Tuesday, March 1, 2016

Lenten Series 2: Play the Tape to the End: The Feeling I Had On Stage



In this episode Antoine begins by reminiscing about a while back when he really felt good and felt like his career was moving in a positive direction. For the rest of the entirety of the video he is working out with a former pro who is just bent on getting through an inside leg session.

I think what is important to point out is one, the reflection, and two the getting back to basics. When it comes to the spiritual life, prayer life, Lent, I think we tend to make it more complicated than it really is. Prayer, simply put, is communication with God, conversation. What does conversation consist of, speaking and listening. Some people get thrown off because there are those have the gift of  eloquent spontaneous prayer. But really, all God wants is us to be present, available, and open. Just talk to him.

In the video you see Antoine team up with these old guys who have been training for ever. They've been through the gamut and still have the passion for training. They don't do anything complicated or fancy. The warm up, feel it out, and put their legs through and intense session. Rep after rep, set after set, they train hard.

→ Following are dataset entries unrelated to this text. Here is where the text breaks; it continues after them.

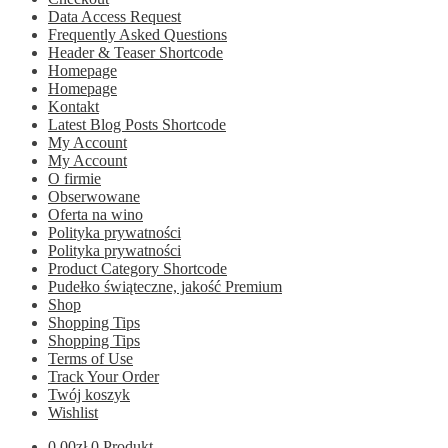
Data Access Request
Frequently Asked Questions
Header & Teaser Shortcode
Homepage
Homepage
Kontakt
Latest Blog Posts Shortcode
My Account
My Account
O firmie
Obserwowane
Oferta na wino
Polityka prywatności
Polityka prywatności
Product Category Shortcode
Pudełko świąteczne, jakość Premium
Shop
Shopping Tips
Shopping Tips
Terms of Use
Track Your Order
Twój koszyk
Wishlist
0.00
zł
0 Produkt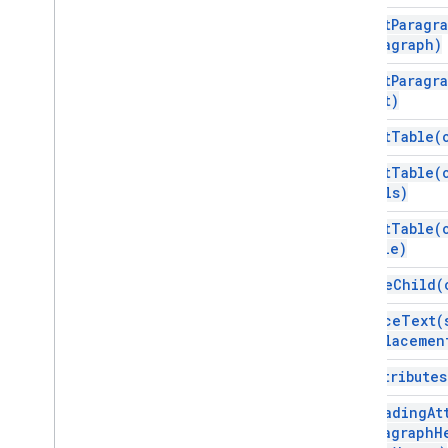
insert
Paragr
paragraph)
insert
Paragr
text)
insert
Table(
insert
Table(
cells)
insert
Table(
table)
remove
Child(
replace
Text(
replacemen
set
Attributes
set
Heading
At
paragraph
H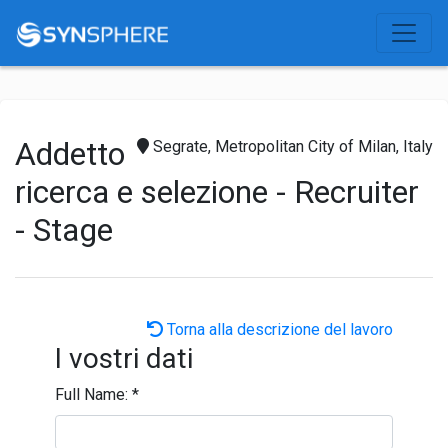
Addetto
Segrate, Metropolitan City of Milan, Italy
ricerca e selezione - Recruiter
- Stage
Torna alla descrizione del lavoro
I vostri dati
Full Name:
*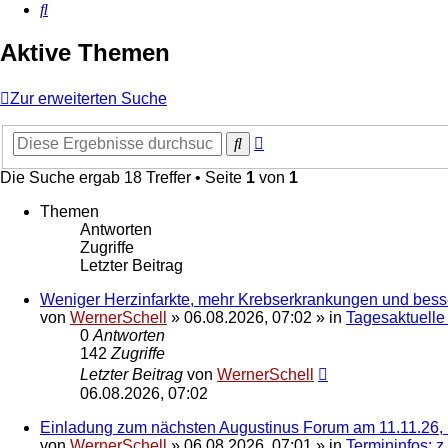
Suche
Aktive Themen
Zur erweiterten Suche
Erweiterte
Suche
Suche
Die Suche ergab 18 Treffer • Seite
1
von
1
Themen
Antworten
Zugriffe
Letzter Beitrag
Weniger Herzinfarkte, mehr Krebserkrankungen und bes
von
WernerSchell
»
06.08.2026, 07:02
» in
Tagesaktuelle
0
Antworten
142
Zugriffe
Letzter Beitrag
von
WernerSchell
06.08.2026, 07:02
Einladung zum nächsten Augustinus Forum am 11.11.26, 
von
WernerSchell
»
06.08.2026, 07:01
» in
Termininfos; z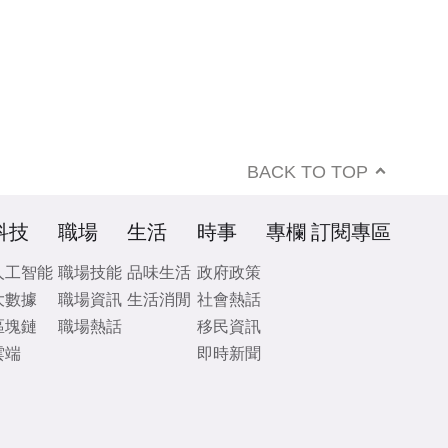
BACK TO TOP
科技
職場
生活
時事
專欄
訂閱專區
人工智能
職場技能
品味生活
政府政策
大數據
職場資訊
生活消閒
社會熱話
區塊鏈
職場熱話
移民資訊
雲端
即時新聞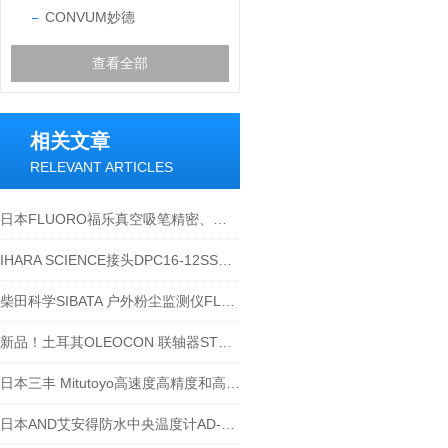
CONVUM妙德
查看全部
相关文章
RELEVANT ARTICLES
日本FLUORO福乐真空吸笔精密、洁净、防静电、防腐蚀多重保障
IHARA SCIENCE接头DPC16-12SS怎么使用
柴田科学SIBATA 户外粉尘监测仪FLD-1技术资料
新品！土耳其OLEOCON 联轴器STC-20A-MSAE8
日本三丰 Mitutoyo高速度高精度和高颜值的快进千分尺
日本AND艾安得防水中央温度计AD-5625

The importance of friendship, especially male friendship and mentorship, is understated in today's world. But, it is so important to partner with people who have traveled the path you are on and to learn from the wisdom they've gathered along the way. Again through hindsight, I've seen the importance of the people, men and women, who have come into my life and how much I've learned from them. I've tried to become intentional about staying in touch and calling on them in times of need and seeking advice.


"Iron is sharpened by iron, one person sharpens another" - Proverbs 27:17

Antoine talks about how for him the main struggle is going to be consistency, the day in day out struggle to continue to progress and stay on the narrow path. The same goes for our spiritual progression. We need to do concrete things daily to advance towards holiness. Not that anything we do makes us holy, but the participation in God's life, the acceptance and participation with his graces, will allow us to continue on that narrow path through the eye of the needle.

I know for me, consistency has been very hard. I've come a long way and have learned a lot about being intone with the Spirit and seeing, noticing, utilizing it's fruits. But, I strive daily to try and have a consistency that I truly desire. I want to get to bed earlier, I want to wake up earlier, I want to pray in the morning, train in the morning, pray with my wife daily, etc, etc, but it has been a struggle. And I think struggle is important. The most spiritual advice to gather from this episode is near the end when they are discussing the training session. We have to assess where we are (which I think will be a continual mantra throughout the series) and then start from there. We cannot become stagnant, struggle is important, struggle offers opportunity for growth.

"When I was a child, I used to talk as a child, think as a child, reason as a child; when I became a man, I put aside childish things." - 1 Corinthians 13: 11

This lent, I have not succeeded once in my official fast/task, but I have been progressing towards it. It is important to not get bogged down and negative on yourself if you are failing. The spiritual struggle is real and worth the fight. Continue on. We will be attacked from within and without but the goal is an enhance relationship with Christ. Fight the good fight.

At the end Antoine reflects on how good it felt for him to be on stage. Sometimes it is as simple as remembering what got us to where we are at now, and return to that. When did you first fall in love with Jesus. Where were you? What were you doing? We can't go backwards but we can get to the essentials, the basics.